However, not all European corn dolls looked like witches (or any humanoid character.) Some were simple three-strand braids that had been shaped into a heart, others were shaped into crosses, others into animals such as straw dogs and straw goats.
The indigenous peoples of America fashioned their dolls out of husks of dry corn and it’s this link to Native American culture that interests the pagan revival movement. Although it is best to remember that European pilgrim settlers (Christians) also used American corn husk dolls in their Lammas celebrations (the first day of August). I visited the Lammas fields at Lammastide in my Myth & Magic show Episode 3 which aired on August 21, 2019, if you want to learn more about Lammas Tide (the loaf mass.)
American corn husk dolls are magical trinkets that are thought to bring protection to the home, to livestock, and to protect the doll-maker and his family. In this regard, they say the corn husk doll is “home” to the spirit of the harvest. The tradition touches on the idea that the harvest of every grain crop has a spirit that loses its home after the harvest is brought in. So, at that moment, the spirit is “lost” and homeless. That’s why the doll is produced with the last crop. The doll must be invited into the farmer’s house where it is protected and over-wintered by the family (cared for) before it is “lovingly” returned to the land, in early spring, to revitalise the next harvest.
You’ll know from your American folklore that the three main agricultural crops of North America are winter squash, maize (corn), and climbing beans. They colloquially call this trinity the “Three Sisters.” Humans have planted these three crops since prehistoric times, all across North America, to the present day.

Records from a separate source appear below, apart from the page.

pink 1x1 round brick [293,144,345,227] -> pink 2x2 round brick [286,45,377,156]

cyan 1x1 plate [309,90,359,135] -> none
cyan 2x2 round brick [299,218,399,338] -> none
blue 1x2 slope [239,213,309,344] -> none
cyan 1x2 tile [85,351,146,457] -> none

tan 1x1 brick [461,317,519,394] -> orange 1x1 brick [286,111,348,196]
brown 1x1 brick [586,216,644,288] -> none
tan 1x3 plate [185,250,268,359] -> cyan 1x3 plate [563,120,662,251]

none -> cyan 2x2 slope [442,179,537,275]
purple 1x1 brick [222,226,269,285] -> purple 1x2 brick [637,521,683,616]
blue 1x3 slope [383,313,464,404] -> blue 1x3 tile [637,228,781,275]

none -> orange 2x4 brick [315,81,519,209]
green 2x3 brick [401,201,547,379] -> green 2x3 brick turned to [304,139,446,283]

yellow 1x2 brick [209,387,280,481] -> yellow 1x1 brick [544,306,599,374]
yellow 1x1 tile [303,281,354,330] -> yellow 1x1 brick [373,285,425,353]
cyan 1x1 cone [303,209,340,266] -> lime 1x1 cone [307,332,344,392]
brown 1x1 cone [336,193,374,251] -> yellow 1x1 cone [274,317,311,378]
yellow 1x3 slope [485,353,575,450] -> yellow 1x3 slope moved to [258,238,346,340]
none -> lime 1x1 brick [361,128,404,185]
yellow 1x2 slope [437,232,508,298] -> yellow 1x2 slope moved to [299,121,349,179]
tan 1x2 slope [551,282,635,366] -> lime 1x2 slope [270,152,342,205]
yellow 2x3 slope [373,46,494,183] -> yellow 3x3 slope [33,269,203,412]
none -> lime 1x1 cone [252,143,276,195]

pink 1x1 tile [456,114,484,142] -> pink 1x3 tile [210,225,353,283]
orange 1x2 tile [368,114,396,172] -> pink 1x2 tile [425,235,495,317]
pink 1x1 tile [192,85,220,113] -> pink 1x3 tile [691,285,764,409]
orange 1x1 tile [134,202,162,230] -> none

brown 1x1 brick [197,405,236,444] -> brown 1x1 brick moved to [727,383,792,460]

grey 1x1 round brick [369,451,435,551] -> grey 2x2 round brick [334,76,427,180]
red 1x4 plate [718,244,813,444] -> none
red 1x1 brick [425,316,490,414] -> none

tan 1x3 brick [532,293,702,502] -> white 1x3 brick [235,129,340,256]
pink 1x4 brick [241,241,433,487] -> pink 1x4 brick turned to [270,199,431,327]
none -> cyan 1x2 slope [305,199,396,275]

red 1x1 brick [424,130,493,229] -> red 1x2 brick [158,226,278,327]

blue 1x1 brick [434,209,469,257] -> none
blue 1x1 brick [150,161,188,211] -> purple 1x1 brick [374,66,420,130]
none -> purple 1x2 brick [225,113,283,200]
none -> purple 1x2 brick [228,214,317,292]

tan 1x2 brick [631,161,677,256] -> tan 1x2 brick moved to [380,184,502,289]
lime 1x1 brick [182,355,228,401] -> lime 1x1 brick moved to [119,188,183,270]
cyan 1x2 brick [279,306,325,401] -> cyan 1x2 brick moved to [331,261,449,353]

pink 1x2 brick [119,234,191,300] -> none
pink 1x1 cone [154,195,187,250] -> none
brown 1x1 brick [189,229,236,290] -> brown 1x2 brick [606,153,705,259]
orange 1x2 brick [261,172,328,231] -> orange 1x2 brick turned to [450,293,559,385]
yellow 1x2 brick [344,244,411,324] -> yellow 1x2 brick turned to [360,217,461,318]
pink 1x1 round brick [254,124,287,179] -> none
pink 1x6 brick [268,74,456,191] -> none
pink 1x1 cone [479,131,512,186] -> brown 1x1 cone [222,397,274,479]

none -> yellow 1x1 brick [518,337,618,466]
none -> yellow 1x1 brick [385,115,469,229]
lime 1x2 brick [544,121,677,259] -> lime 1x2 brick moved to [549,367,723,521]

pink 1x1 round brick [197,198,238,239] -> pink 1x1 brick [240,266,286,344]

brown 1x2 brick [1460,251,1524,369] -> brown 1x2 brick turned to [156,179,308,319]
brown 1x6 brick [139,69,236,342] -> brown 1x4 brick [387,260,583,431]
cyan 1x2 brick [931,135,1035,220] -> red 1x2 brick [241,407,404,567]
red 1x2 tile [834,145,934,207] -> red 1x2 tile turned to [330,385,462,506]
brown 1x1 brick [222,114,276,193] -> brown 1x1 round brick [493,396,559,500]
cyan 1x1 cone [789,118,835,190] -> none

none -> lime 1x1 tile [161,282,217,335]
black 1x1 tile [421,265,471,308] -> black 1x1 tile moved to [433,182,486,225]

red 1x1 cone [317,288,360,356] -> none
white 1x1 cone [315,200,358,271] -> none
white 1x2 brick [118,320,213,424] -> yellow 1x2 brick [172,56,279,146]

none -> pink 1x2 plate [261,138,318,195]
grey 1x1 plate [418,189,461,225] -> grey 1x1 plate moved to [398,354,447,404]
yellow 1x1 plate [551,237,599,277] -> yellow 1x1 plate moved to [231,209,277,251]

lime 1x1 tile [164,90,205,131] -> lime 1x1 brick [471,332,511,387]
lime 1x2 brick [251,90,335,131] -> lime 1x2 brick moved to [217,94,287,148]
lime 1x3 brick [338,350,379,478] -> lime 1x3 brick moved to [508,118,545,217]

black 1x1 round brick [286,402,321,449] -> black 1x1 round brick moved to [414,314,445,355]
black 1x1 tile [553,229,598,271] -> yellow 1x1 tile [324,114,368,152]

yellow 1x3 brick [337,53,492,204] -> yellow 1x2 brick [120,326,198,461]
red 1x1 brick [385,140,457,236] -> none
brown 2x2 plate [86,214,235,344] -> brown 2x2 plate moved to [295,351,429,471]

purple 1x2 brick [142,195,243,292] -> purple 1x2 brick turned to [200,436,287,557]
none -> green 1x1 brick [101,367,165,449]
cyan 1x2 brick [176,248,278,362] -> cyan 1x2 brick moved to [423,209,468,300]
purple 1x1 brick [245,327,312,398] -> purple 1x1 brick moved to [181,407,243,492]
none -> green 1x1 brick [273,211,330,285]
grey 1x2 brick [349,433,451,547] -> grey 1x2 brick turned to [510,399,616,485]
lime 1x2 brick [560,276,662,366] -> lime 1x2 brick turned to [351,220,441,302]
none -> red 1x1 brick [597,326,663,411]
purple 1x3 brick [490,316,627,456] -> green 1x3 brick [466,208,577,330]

What is less well known is that the indigenous peoples thought that the Spirit of the Corn — the “Corn Sister” — was so beautiful and vain that she seduced everyone she met and spent all her time admiring her own loveliness. Thus, the indigenous people rarely (ever) gave her a face. This is to protect (us) mortals from seduction and defend the Corn Sister from the “sins” of self-love and narcissism.
If you ever see a corn husk doll with a face, be afraid. Be very afraid!